Ethel began to think that her career problems were the work of communists out to get her. No one could ever say for sure what led her to such a belief. But her long-standing paranoia appeared to intensify as she grew older and politically more conservative.

Romance (with both women and men) had failed her. She found it hard to demonstrate love: “Something prevents me from handing it out…. I never could learn to fuss over any man, sweet-talk him, and say ‘I love you!’ and all the rest of that stuff.” Her dreams of having children also failed, and she spent much of her life taking on the responsibility for other people’s children, raising them, doting on them, more or less adopting them; her big Harlem apartments were always overflowing with them. But they too could not provide emotional consolation. It was an increasingly empty and unhappy life.

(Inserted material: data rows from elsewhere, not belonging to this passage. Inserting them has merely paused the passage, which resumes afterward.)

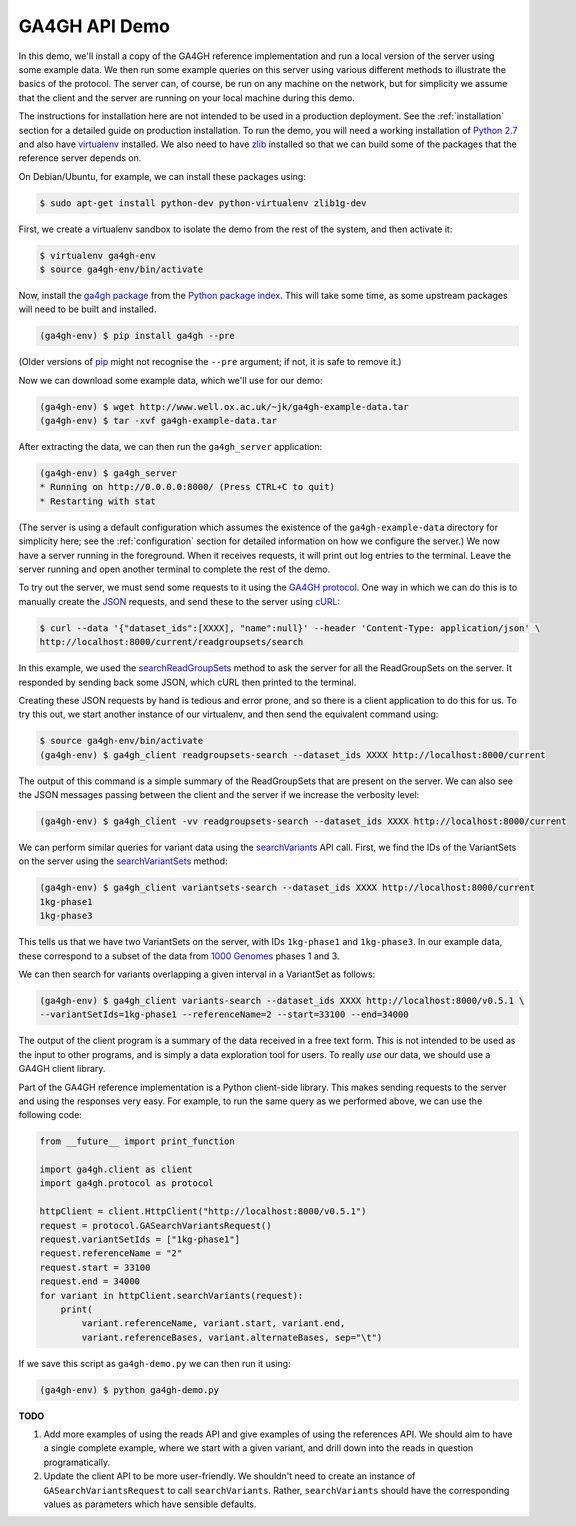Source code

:.. _demo:

**************
GA4GH API Demo
**************

In this demo, we'll install a copy of the GA4GH reference
implementation and run a local version of the server using some example
data. We then run some example queries on this server using various
different methods to illustrate the basics of the protocol.
The server can, of course, be run on any machine on the network,
but for simplicity we assume that the client and the server are running
on your local machine during this demo.

The instructions for installation here
are not intended to be used in a production deployment. See
the :ref:`installation` section for a detailed guide on production installation.
To run the demo, you will need a working installation of
`Python 2.7 <https://www.python.org/download/releases/2.7/>`_
and also have `virtualenv <https://virtualenv.pypa.io/en/latest/>`_
installed. We also need to have `zlib <http://www.zlib.net/>`_
installed so that we can build some of the packages that the
reference server depends on.

On Debian/Ubuntu, for example, we can install these
packages using:

.. code-block:: bash

    $ sudo apt-get install python-dev python-virtualenv zlib1g-dev

First, we create a virtualenv sandbox to isolate the demo from the
rest of the system, and then activate it:

.. code-block:: bash

    $ virtualenv ga4gh-env
    $ source ga4gh-env/bin/activate

Now, install the `ga4gh package <https://pypi.python.org/pypi/ga4gh>`_
from the `Python package index <https://pypi.python.org/pypi>`_. This
will take some time, as some upstream packages will need to be built and
installed.

.. code-block:: bash

    (ga4gh-env) $ pip install ga4gh --pre

(Older versions of `pip <https://pip.pypa.io/en/latest/>`_ might not recognise
the ``--pre`` argument; if not, it is safe to remove it.)

Now we can download some example data, which we'll use for our demo:

.. code-block:: bash

    (ga4gh-env) $ wget http://www.well.ox.ac.uk/~jk/ga4gh-example-data.tar
    (ga4gh-env) $ tar -xvf ga4gh-example-data.tar

After extracting the data, we can then run the ``ga4gh_server`` application:

.. code-block:: bash

    (ga4gh-env) $ ga4gh_server
    * Running on http://0.0.0.0:8000/ (Press CTRL+C to quit)
    * Restarting with stat

(The server is using a default configuration which assumes the
existence of the ``ga4gh-example-data`` directory for simplicity here; see
the :ref:`configuration` section for detailed information on how we configure the
server.) We now have a server running in the foreground. When it receives requests,
it will print out log entries to the terminal.
Leave the server running and open another terminal to complete the
rest of the demo.

To try out the server, we must send some requests to it using the `GA4GH
protocol <http://ga4gh.org/#/api>`_. One way in which we can do this is to
manually create the `JSON <http://json.org/>`_ requests, and send these to the
server using `cURL <http://curl.haxx.se/>`_:

.. code-block:: bash

    $ curl --data '{"dataset_ids":[XXXX], "name":null}' --header 'Content-Type: application/json' \
    http://localhost:8000/current/readgroupsets/search

In this example, we used the `searchReadGroupSets
<http://ga4gh.org/documentation/api/v0.5.1/ga4gh_api.html#/schema/org.ga4gh.searchReadGroupSets>`_
method to ask the server for all the ReadGroupSets on the server. It responded
by sending back some JSON, which cURL then printed to the terminal.

Creating these JSON requests by hand is tedious and error prone, and
so there is a client application to do this for us. To try this out, we
start another instance of our virtualenv, and then send the
equivalent command using:

.. code-block:: bash

    $ source ga4gh-env/bin/activate
    (ga4gh-env) $ ga4gh_client readgroupsets-search --dataset_ids XXXX http://localhost:8000/current

The output of this command is a simple summary of the ReadGroupSets that
are present on the server. We can also see the JSON messages passing
between the client and the server if we increase the verbosity level:

.. code-block:: bash

    (ga4gh-env) $ ga4gh_client -vv readgroupsets-search --dataset_ids XXXX http://localhost:8000/current

We can perform similar queries for variant data using the
`searchVariants
<http://ga4gh.org/documentation/api/v0.5.1/ga4gh_api.html#/schema/org.ga4gh.searchVariants>`_
API call. First, we find the IDs of the VariantSets on the server using the
`searchVariantSets
<http://ga4gh.org/documentation/api/v0.5.1/ga4gh_api.html#/schema/org.ga4gh.searchVariantSets>`_
method:

.. code-block:: bash

    (ga4gh-env) $ ga4gh_client variantsets-search --dataset_ids XXXX http://localhost:8000/current
    1kg-phase1
    1kg-phase3

This tells us that we have two VariantSets on the server, with IDs ``1kg-phase1``
and ``1kg-phase3``. In our example data, these correspond to a subset of the
data from `1000 Genomes <http://www.1000genomes.org/>`_ phases 1 and 3.

We can then search for variants overlapping a given interval in a VariantSet
as follows:

.. code-block:: bash

    (ga4gh-env) $ ga4gh_client variants-search --dataset_ids XXXX http://localhost:8000/v0.5.1 \
    --variantSetIds=1kg-phase1 --referenceName=2 --start=33100 --end=34000

The output of the client program is a summary of the data received in a
free text form. This is not intended to be used as the input to other
programs, and is simply a data exploration tool for users.
To really *use* our data, we should use a GA4GH client library.

Part of the GA4GH reference implementation is a Python client-side
library. This makes sending requests to the server and using the
responses very easy. For example, to run the same query as we
performed above, we can use the following code:

.. code-block:: python

    from __future__ import print_function

    import ga4gh.client as client
    import ga4gh.protocol as protocol

    httpClient = client.HttpClient("http://localhost:8000/v0.5.1")
    request = protocol.GASearchVariantsRequest()
    request.variantSetIds = ["1kg-phase1"]
    request.referenceName = "2"
    request.start = 33100
    request.end = 34000
    for variant in httpClient.searchVariants(request):
        print(
            variant.referenceName, variant.start, variant.end,
            variant.referenceBases, variant.alternateBases, sep="\t")


If we save this script as ``ga4gh-demo.py`` we can then run it
using:

.. code-block:: bash

    (ga4gh-env) $ python ga4gh-demo.py


**TODO**

1. Add more examples of using the reads API and give
   examples of using the references API. We should aim to have
   a single complete example, where we start with a given
   variant, and drill down into the reads in question programatically.
2. Update the client API to be more user-friendly. We shouldn't need
   to create an instance of ``GASearchVariantsRequest`` to call
   ``searchVariants``. Rather, ``searchVariants`` should have the corresponding
   values as parameters which have sensible defaults.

What saved her was her religion. She was twelve when she found Jesus—“He touched me. And when you completely relinquish everything where Jesus is concerned, He takes over, a wave of something will come over you and, oh boy, you can’t describe it, but you sense it, you feel it”—and throughout her life religion buoyed her, even if she couldn’t live by its codes. Then, in 1957, she began listening to Billy Graham on the radio, and was thrilled by his uplifting evangelical message. When his Crusade came to Madison Square Garden, she attended—and then joined, at first singing anonymously in his choir, soon becoming more deeply, and publicly, involved. “Billy Graham is one of God’s disciples,” she told the press. “He and I speak the same language. You see, I’m hipped with God.” She began singing her signature song, “His Eye Is on the Sparrow,” on his weekly television broadcasts. And when the months-long Crusade left New York, Waters went back to her California home and continued working with and for Graham for more than fifteen years. It was a mutually beneficial experience for them both.

Through Graham and his sympathetic wife, Ruth, she got to know the Nixons. “To her,” Bogle tells us, “Nixon was her ‘Dickie Boy.'” (Pat Nixon was her “Patty Girl.”) She sang for them at a White House morning prayer service, and soon was back at the White House for their daughter Tricia’s wedding.

There were other satisfying moments—a new and impressive recording of religious songs; a second autobiography; sporadic TV and movie appearances, including a meretricious version of The Sound and the Fury; an Ethel Waters day at the World’s Fair; a gala testimonial event mounted by Graham for her, with nine hundred guests ranging from Tricia Nixon Cox to Bob Hope. (There was a tricky exchange when Graham told the audience, “She made it in show business when it was difficult for a Black actress to make it.” “Please, not the word ‘Black,’ Waters responded. “I’m a Negress and proud of it.” Even so, she would soon be honored with an award from the NAACP.)

During these years, important people from her earlier life were dying—Van Vechten, Earl Dancer, and, most important, her mother, whose approval and affection she always believed she had been denied, whom she had never ceased loving and supporting financially, and who had, toward the end, acknowledged at last that Ethel had been a good girl, a good daughter. And that she was pretty. “And that was it,” Waters wrote in the final paragraphs of His Eye Is on the Sparrow. “That was the acceptance and the fulfillment I’d been dreaming of winning all my life.”

As her health deteriorated, Waters was in hospitals, nursing homes, and eventually living with people she had casually met along the way and who devoted themselves to caring for her. By 1977, when she died at eighty, her body was shutting down—blood clots, kidney failure, terrible pain. Her final words were “Merciful Father—precious Jesus.” But let’s not forget that not so many years earlier, about to appear on Hollywood Palace with Diana Ross and the Supremes, she instructed her companion, “Bring me my jewelry…I’ll show them bitches.”